C’est un engagement que s’est fixé Ernestu Papi à travers ses écrits, par sa participation active à la découverte, à l’enrichissement et à la divulgation de la langue corse.

Une langue qui n’a ni vocabulaire et ni grammaire est vouée à disparaître.

A travers ses dictionnaires et ses livres de grammaire, Ernestu a voulu démontrer que la langue corse est une véritable langue avec ses structures, sa syntaxe. Et même s’il existe des variantes au sein même de la langue à travers sa grammaire, son orthographe ou même sa prononciation, il y a toujours une cohérence grammaticale. C’est ce qu’il a voulu transmettre avec sa « Grammaire pratique de la langue corse », ainsi qu’avec sa nouvelle édition à paraître « Grammaire comparative de la langue corse ».

L’écriture est un bien qu’Ernestu veut laisser aux autres, même si bien sûr il s’agit d’un enrichissement personnel. Cet enrichissement doit être partagé avec les enfants, les jeunes et les moins jeunes ; l’écriture plus que l’oralité parce qu’elle laisse une trace tangible.

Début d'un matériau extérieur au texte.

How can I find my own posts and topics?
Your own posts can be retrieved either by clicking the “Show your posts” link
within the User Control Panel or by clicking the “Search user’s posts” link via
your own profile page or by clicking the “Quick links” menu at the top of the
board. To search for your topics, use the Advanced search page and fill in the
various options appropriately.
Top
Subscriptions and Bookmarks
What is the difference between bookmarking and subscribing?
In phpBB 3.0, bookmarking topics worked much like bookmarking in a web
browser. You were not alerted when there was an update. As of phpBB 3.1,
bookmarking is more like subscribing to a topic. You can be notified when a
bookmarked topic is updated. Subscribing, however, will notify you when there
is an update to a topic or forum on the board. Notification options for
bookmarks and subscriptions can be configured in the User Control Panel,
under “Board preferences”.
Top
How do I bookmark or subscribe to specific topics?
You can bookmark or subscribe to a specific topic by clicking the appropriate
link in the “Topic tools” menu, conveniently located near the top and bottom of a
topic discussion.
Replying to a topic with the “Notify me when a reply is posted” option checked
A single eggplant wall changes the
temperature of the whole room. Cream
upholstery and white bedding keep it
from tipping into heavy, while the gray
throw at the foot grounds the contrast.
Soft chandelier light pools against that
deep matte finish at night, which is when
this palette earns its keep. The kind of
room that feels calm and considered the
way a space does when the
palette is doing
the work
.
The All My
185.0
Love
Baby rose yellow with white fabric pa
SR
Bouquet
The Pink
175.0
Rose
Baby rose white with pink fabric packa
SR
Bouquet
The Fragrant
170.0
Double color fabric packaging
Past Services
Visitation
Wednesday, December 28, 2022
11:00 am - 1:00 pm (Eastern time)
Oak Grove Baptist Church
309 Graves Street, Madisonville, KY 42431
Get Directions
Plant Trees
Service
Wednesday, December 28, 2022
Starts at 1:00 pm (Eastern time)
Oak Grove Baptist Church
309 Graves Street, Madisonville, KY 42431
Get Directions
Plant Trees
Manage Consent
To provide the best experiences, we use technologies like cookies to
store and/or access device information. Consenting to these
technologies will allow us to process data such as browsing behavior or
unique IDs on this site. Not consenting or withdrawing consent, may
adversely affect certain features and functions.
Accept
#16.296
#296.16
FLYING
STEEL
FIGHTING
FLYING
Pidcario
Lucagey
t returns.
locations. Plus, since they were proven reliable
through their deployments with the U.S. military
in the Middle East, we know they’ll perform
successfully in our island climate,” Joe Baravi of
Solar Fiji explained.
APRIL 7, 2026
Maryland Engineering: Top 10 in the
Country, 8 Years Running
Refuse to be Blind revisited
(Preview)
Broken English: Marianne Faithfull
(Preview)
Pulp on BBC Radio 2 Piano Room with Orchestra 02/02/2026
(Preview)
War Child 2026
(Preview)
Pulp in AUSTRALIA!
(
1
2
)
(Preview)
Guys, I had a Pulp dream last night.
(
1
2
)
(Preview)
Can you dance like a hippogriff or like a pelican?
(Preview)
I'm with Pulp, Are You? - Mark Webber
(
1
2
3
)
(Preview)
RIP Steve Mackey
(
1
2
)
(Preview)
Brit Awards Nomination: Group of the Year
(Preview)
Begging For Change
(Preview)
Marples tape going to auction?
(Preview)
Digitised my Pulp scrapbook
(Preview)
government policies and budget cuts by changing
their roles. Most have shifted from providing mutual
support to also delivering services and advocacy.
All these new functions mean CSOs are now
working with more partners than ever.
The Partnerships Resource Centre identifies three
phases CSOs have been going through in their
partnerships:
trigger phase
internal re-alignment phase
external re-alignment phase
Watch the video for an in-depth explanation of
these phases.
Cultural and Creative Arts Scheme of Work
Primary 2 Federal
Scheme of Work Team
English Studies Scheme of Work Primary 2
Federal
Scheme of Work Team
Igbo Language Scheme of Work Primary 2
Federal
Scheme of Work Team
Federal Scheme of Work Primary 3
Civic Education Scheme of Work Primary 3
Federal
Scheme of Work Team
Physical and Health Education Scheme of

Le travail est acharné, incessant, d’autres idées sont en projet, comme celle d’effectuer un travail de recherche sur les noms et les surnoms des Porto-Vecchiais ou encore raconter la vie de Portivechju dans les années 1950-1960. Parce que c’est ce qui porte la langue corse à travers le temps.

L’ancien instituteur estime pourtant qu’il y a encore beaucoup de travail à faire en linguistique, à l’image d’autres patrimoines insulaires, telle que l’architecture traditionnelle corse qui tend à disparaître.

Mais la positivité reste, il n’y a qu’à regarder l’engouement des jeunes, que ce soit dans les villages ou dans les villes, qui s’engagent dans les confréries, dans les festivités religieuses et laïques traditionnelles. Il faut garder l’espoir qu’ils continuent à les reproduire et ainsi à les transmettre…

Il y a eu, avec le Riacquistu des années 1980, un élan de prise de conscience de l’importance de la culture, du savoir et du savoir-faire traditionnel et actuel, mais aussi des domaines nouveaux comme l’environnement.

La jeunesse s’est engagée sur ce chemin, encouragée également par l’Université de Corse qui a œuvré dans les domaines culturel et économique, et continue aujourd’hui de proposer des formations adaptées à la réalité locale.

Et puis l’âme corse, c’est aussi la transmission des valeurs familiales intrinsèques à la Corse : le travail, la solidarité et l’hospitalité. Comme les parents d’Ernestu qui travaillaient sans relâche pour subvenir aux besoins de la famille et qui, malgré la misère quotidienne, avaient toujours des invités à table : la transmission n’allant jamais sans le cœur…

Lui transmet avec la plume, et c’est avec une certaine fierté, qu’Ernestu voit aujourd’hui son fils Jean-Charles véhiculer cette même passion à travers le chant et la poésie.